Here’s something for broadband people that will really speed Firefox up:
1.Type “about:config” into the address bar and hit return. Scroll down and look for the following entries:
- network.http.pipelining
- network.http.proxy.pipelining
- network.http.pipelining.maxrequests
Normally the browser will make one request to a web page at a time. When you enable pipelining it will make several at once, which really speeds up page loading.
2. Alter the entries as follows:
- Set “network.http.pipelining” to “true”
- Set “network.http.proxy.pipelining” to “true”
- Set “network.http.pipelining.maxrequests” to some number like 30. This means it will make 30 requests at once.
3. Lastly right-click anywhere and select New-> Integer. Name it “nglayout.initialpaint.delay” and set its value to “0″. This value is the amount of time the browser waits before it acts on information it receives.
If you’re using a broadband connection you’ll load pages MUCH faster now!

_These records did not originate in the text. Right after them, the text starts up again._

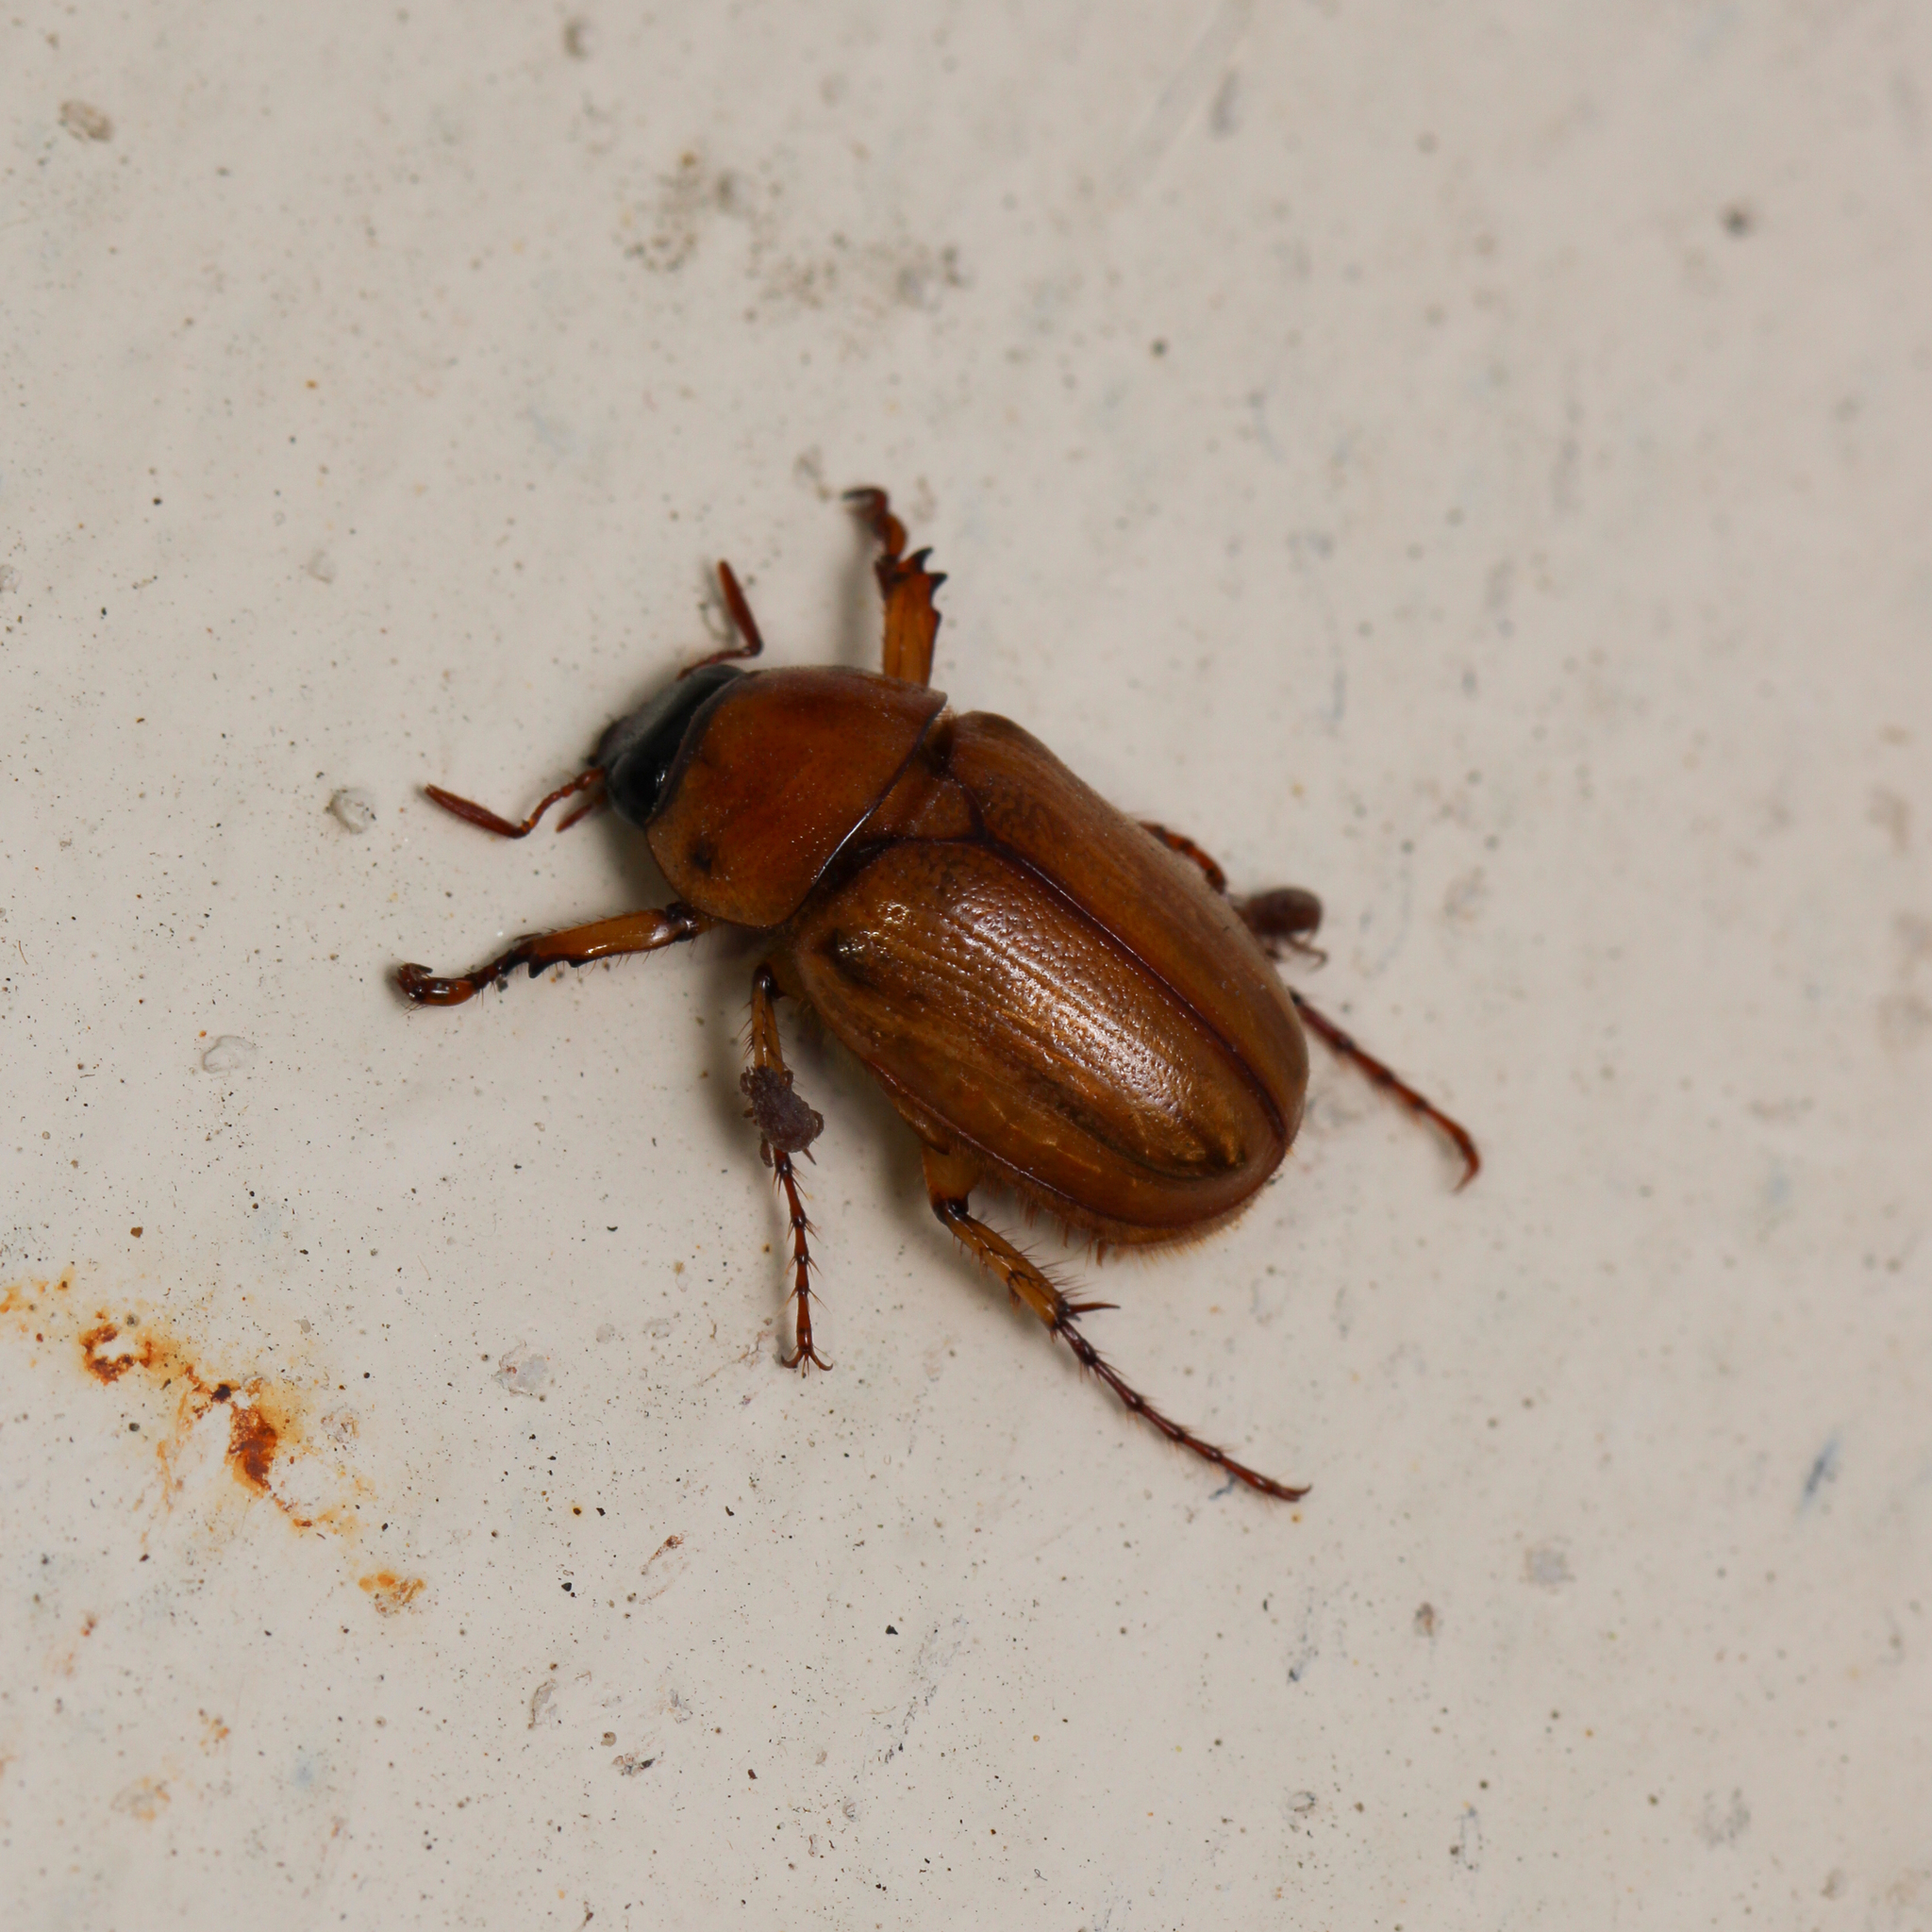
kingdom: Animalia
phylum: Arthropoda
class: Insecta
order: Coleoptera
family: Scarabaeidae
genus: Cyclocephala
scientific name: Cyclocephala lurida
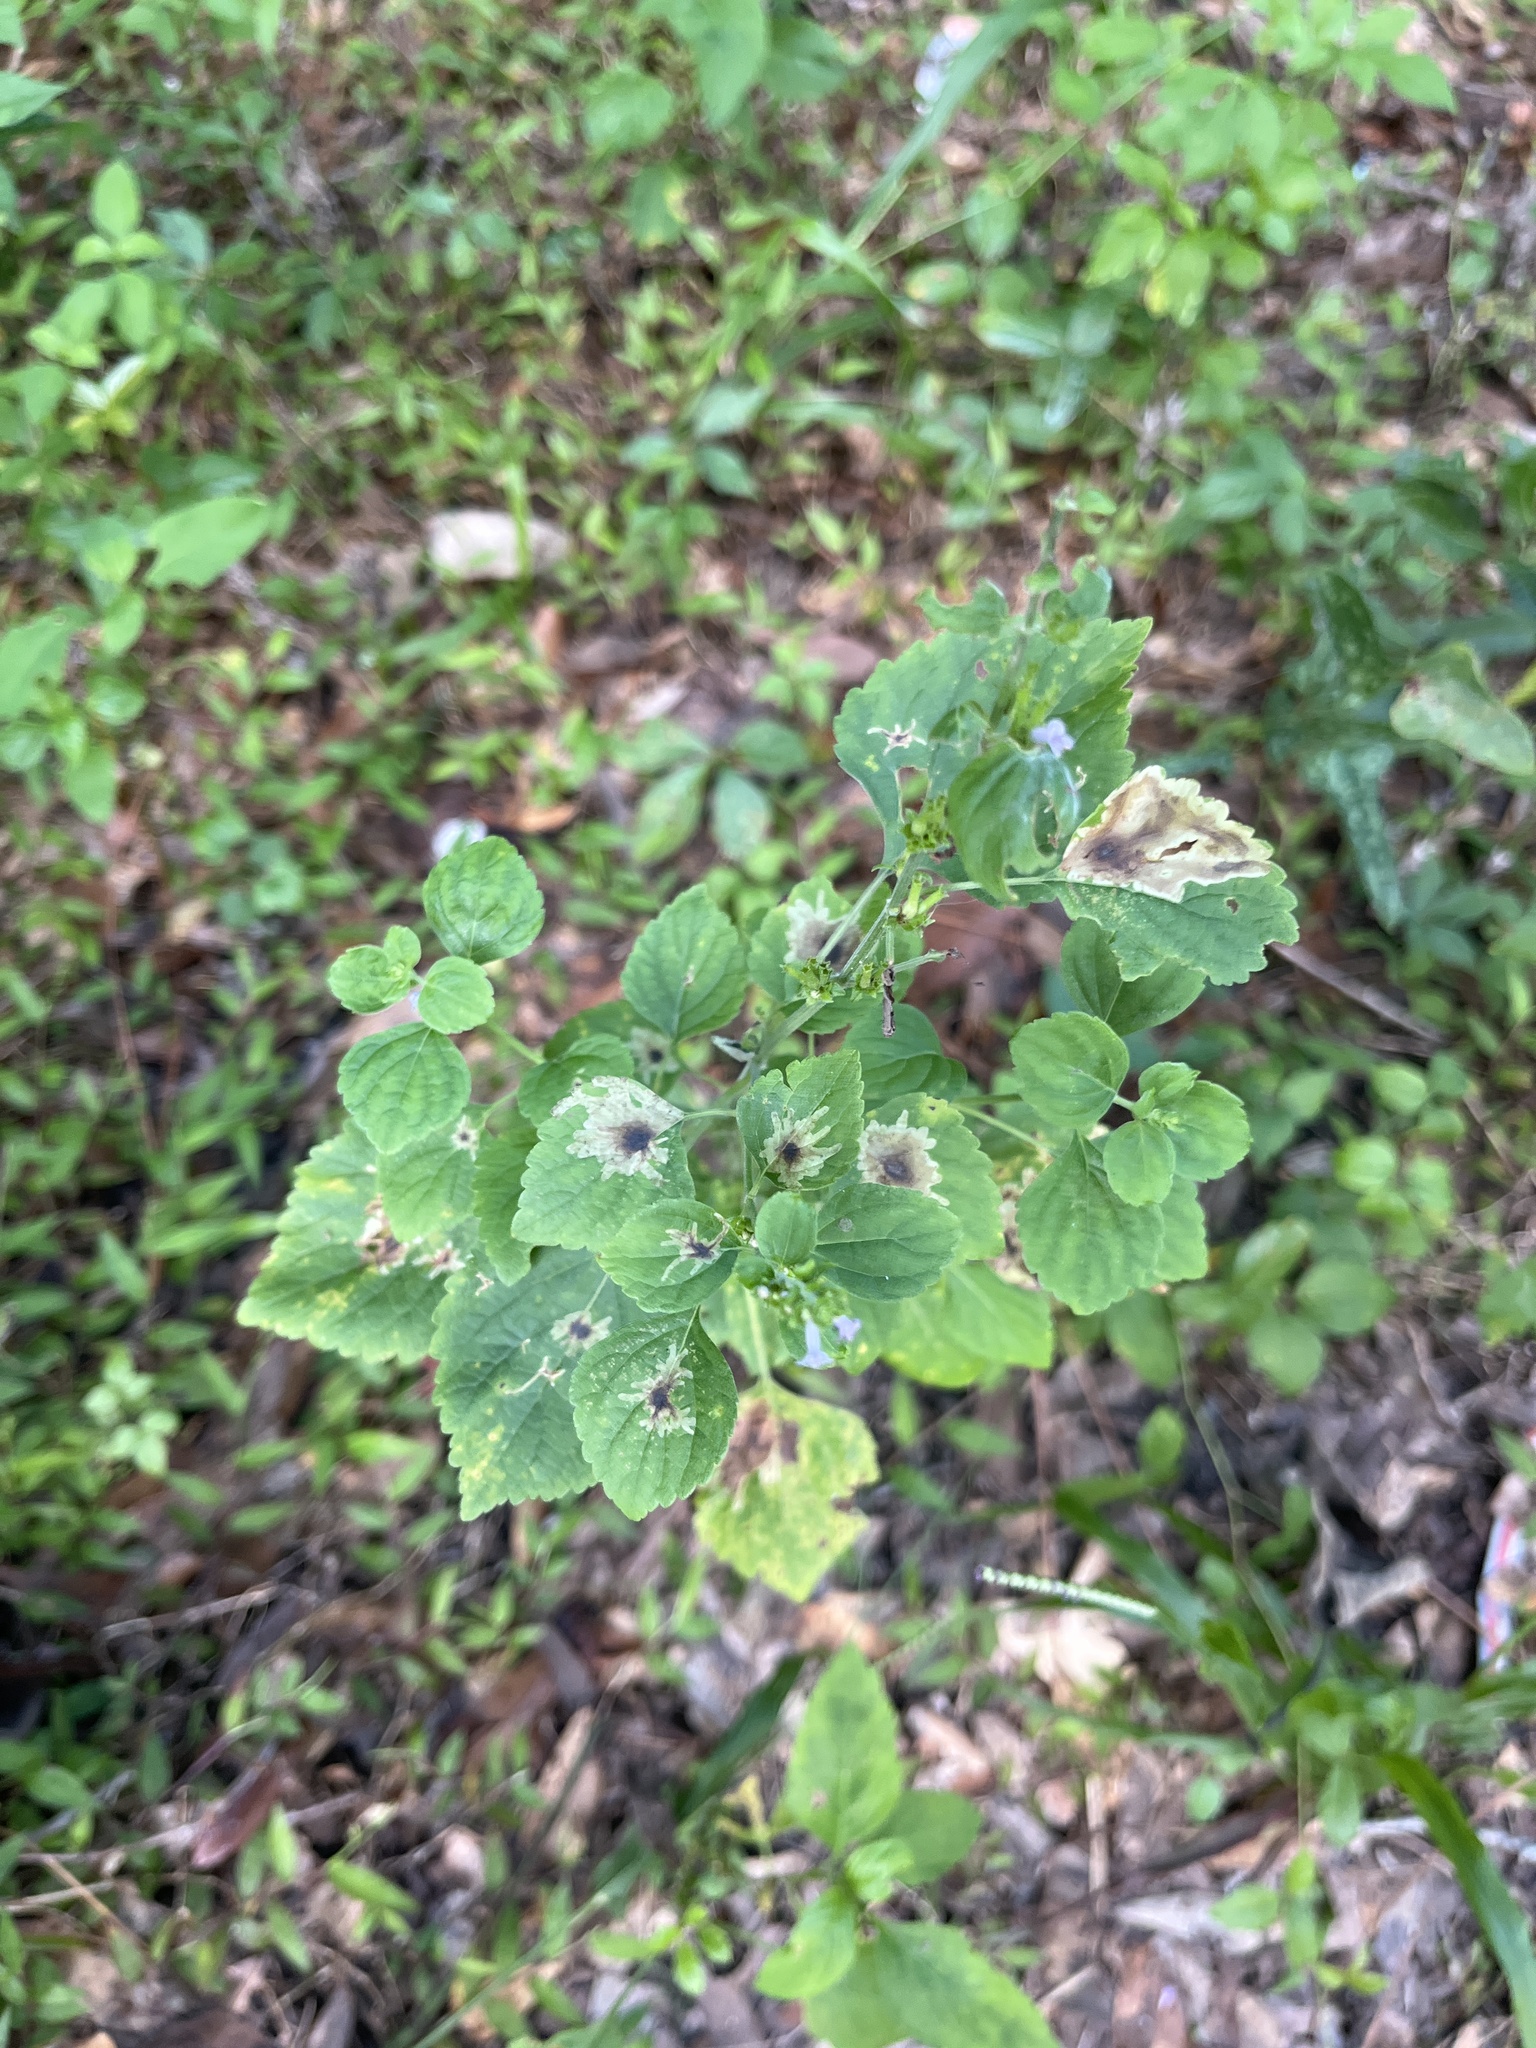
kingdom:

I was also reading somewhere (I don’t remember where now.. I restarted Firefox to check out the above changes) that you shouldn’t make the last “nglayout” change on OSX for some reason. But give it a try– you’ll like it! Of course this also increases the load on a given webserver as it gets more simultaneous requests per browser, but I’d say that the the speed improvement is worth it.